In [1]:
import pandas as pd

data = { 
    'credit_card_number': ['1111 2222 3333 4444', '1111 2222 3333 4444','1111 2222 3333 4444','1111 2222 3333 4444'],
    'trans_datetime': ['2022-01-01 08:44', '2022-01-01 19:44', '2022-01-01 20:44', '2022-01-01 20:55'],
    'amount': [142.34, 12.34, 66.29, 112.33],
    'location': ['Sao Paolo', 'Rio De Janeiro', 'Stockholm', 'Stockholm'],
    'fraud': [False, False, True, True] 
}

df = pd.DataFrame.from_dict(data)
df['trans_datetime']= pd.to_datetime(df['trans_datetime'])
df

Unnamed: 0,credit_card_number,trans_datetime,amount,location,fraud
0,1111 2222 3333 4444,2022-01-01 08:44:00,142.34,Sao Paolo,False
1,1111 2222 3333 4444,2022-01-01 19:44:00,12.34,Rio De Janeiro,False
2,1111 2222 3333 4444,2022-01-01 20:44:00,66.29,Stockholm,True
3,1111 2222 3333 4444,2022-01-01 20:55:00,112.33,Stockholm,True


In [2]:
import hopsworks
proj = hopsworks.login()
fs = proj.get_feature_store()

Connected. Call `.close()` to terminate connection gracefully.

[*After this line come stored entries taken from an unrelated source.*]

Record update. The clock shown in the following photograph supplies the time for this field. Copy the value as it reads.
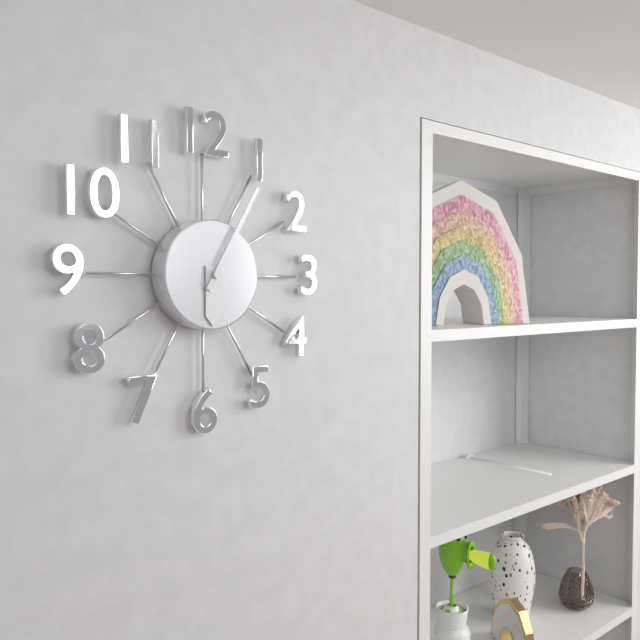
6:05
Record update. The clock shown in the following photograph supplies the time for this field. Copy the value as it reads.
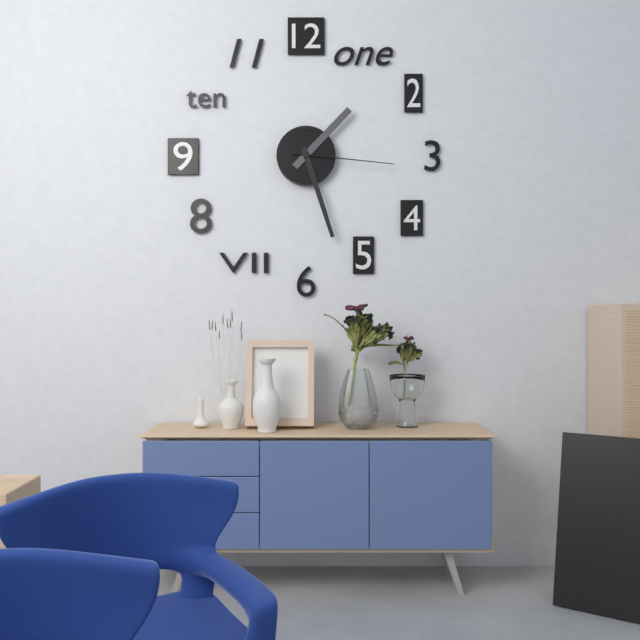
1:27:16
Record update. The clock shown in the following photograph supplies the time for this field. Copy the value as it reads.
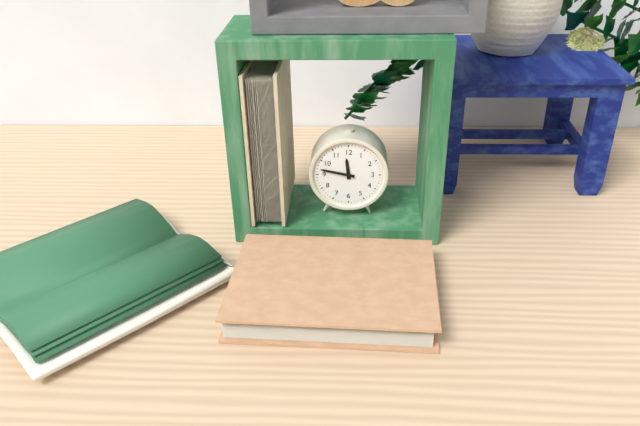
11:47
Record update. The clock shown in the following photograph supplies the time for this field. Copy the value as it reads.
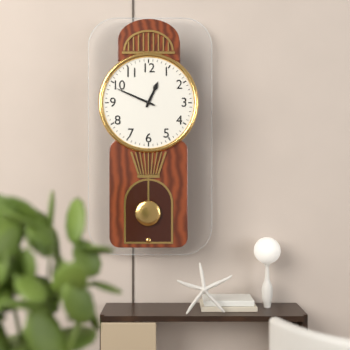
12:49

Logged in to project, explore it here https://c.app.hopsworks.ai:443/p/398
Connected. Call `.close()` to terminate connection gracefully.


### Create a Feature Group

Hopsworks have comprehensive documentation on Feature Groups. Click on these links to learn more.

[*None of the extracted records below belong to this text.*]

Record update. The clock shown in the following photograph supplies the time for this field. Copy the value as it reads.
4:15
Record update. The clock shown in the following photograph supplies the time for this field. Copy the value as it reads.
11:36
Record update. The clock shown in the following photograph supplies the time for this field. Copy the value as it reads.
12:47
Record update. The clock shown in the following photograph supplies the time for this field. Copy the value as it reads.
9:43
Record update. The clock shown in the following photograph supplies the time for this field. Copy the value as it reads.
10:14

* [Feature Group Concept](https://docs.hopsworks.ai/3.0/concepts/fs/feature_group/fg_overview/)
* [Feature Group Creation Guide](https://docs.hopsworks.ai/3.0/user_guides/fs/feature_group/create/)
* [Feature Group API Docs](https://docs.hopsworks.ai/feature-store-api/3.0/generated/api/feature_group_api/)

In [3]:
fg = fs.get_or_create_feature_group(
     name="credit_card_transactions",
     version=1,
     description="Credit Card Transaction data",
     primary_key=['credit_card_number'],
     event_time='trans_datetime'
) 

### Write your DataFrame to the Feature Group
When you write your DataFrame to the feature group, first the DataFrame is copied to Hopsworks. 
Then a backfill ingestion job is run on Hopsworks to insert/append the DataFrame to the Feature Group. 
The job is a Spark job, and the data is stored in a Apache Hudi table in Hopsworks.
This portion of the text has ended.